PRESCOTT: You were the solution, Mr. Hawkins. A private investigator with railroad experience and a reputation for discretion. Perfect for handling sensitive matters without official involvement.

NARRATOR: I'd been working for the federal government without knowing it. Every case, every client, every missing person and mysterious rail car had been part of a larger operation to secure the San Francisco freight yards against foreign agents and domestic traitors.

[SFX: Fog horn.

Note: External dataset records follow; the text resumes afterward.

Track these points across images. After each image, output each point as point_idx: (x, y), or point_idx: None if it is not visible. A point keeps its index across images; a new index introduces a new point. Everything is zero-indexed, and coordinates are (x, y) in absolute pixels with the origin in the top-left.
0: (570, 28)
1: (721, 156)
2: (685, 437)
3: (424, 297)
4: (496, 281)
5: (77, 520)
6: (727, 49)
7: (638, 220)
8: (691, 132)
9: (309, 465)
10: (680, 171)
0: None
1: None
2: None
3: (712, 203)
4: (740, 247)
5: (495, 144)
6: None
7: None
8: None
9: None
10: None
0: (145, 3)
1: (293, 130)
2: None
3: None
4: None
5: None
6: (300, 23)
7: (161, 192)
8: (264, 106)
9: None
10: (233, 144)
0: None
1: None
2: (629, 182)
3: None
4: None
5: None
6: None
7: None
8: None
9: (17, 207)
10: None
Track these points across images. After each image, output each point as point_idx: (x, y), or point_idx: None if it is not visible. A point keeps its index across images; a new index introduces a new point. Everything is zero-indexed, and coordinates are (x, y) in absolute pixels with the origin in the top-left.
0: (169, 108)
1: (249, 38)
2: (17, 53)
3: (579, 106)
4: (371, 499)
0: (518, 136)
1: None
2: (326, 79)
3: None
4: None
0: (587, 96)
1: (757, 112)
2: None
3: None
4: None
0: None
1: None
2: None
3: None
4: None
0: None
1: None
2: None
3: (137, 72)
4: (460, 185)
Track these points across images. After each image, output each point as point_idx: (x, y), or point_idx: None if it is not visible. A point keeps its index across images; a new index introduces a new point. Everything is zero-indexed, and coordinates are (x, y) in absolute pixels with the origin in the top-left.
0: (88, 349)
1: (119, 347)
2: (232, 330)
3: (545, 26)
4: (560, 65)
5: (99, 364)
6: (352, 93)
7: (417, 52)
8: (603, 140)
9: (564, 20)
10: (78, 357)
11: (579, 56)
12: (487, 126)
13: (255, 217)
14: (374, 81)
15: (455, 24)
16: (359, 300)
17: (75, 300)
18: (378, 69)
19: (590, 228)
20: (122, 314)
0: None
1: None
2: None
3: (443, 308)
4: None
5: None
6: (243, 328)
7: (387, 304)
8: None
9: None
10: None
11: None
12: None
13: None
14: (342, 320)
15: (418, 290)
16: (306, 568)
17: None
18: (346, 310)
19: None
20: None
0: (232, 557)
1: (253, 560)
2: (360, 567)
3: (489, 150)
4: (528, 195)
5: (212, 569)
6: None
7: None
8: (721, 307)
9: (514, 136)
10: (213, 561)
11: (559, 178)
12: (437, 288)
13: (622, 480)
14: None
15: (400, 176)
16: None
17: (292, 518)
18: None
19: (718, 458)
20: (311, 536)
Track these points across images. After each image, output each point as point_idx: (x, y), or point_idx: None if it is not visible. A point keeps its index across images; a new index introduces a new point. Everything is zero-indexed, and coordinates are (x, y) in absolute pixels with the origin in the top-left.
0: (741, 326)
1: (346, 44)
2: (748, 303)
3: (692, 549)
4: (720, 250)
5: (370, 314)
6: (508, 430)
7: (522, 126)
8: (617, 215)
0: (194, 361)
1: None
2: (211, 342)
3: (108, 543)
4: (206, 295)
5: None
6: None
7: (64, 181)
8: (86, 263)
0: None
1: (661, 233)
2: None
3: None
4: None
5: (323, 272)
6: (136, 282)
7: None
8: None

Distant and mournful.]

PRESCOTT: The work is finished now, Mr. Hawkins. The threats have been eliminated, the security gaps have been closed, and the freight yards are safe for legitimate operations.

FREIGHT: What about me? What happens to private investigators who know too much about government secrets?

PRESCOTT: (gentle) You retire, Mr. Hawkins. With a generous pension and the gratitude of a nation that will never know what you did for it.

CLOSING TAG

[SFX: Morning sounds. Normal city ambience.]

NARRATOR: Monday morning. I deposited Catherine Prescott's check and cleaned out my office on Third Street. The freight yards hummed with legitimate cargo and authorized personnel. The mysteries were solved, the shadows were gone, and the rail cars all went where they were supposed to go.

[SFX: Coffee brewing. New ambience - quieter, more peaceful.]

NARRATOR: I bought a small house in Sausalito, close enough to hear the fog horns but far enough from the freight yards to sleep without nightmares. Sometimes I walk down to the waterfront and watch the trains moving across the bay, carrying cargo I don't need to worry about anymore.

[SFX: Train whistle. Peaceful, distant.]

NARRATOR: The government was right about one thing: some journeys do end when you reach your destination. But they were wrong about another thing. Some detectives never really retire. They just find new routes to travel, new mysteries to solve, and new clients who need their services.

[MUSIC: Theme builds to resolution.]

NARRATOR: Night freight. It runs on schedule now, but the city still has shadows, and shadows still hide secrets. And somewhere in those shadows, there's always another case waiting for a detective who knows the difference between what's legal and what's right.

[MUSIC: Theme up and out.]

ANNOUNCER: You've been listening to Night Freight. The complete first season of cases from the files of Jack Hawkins, private investigator. Thank you for riding the rails with us.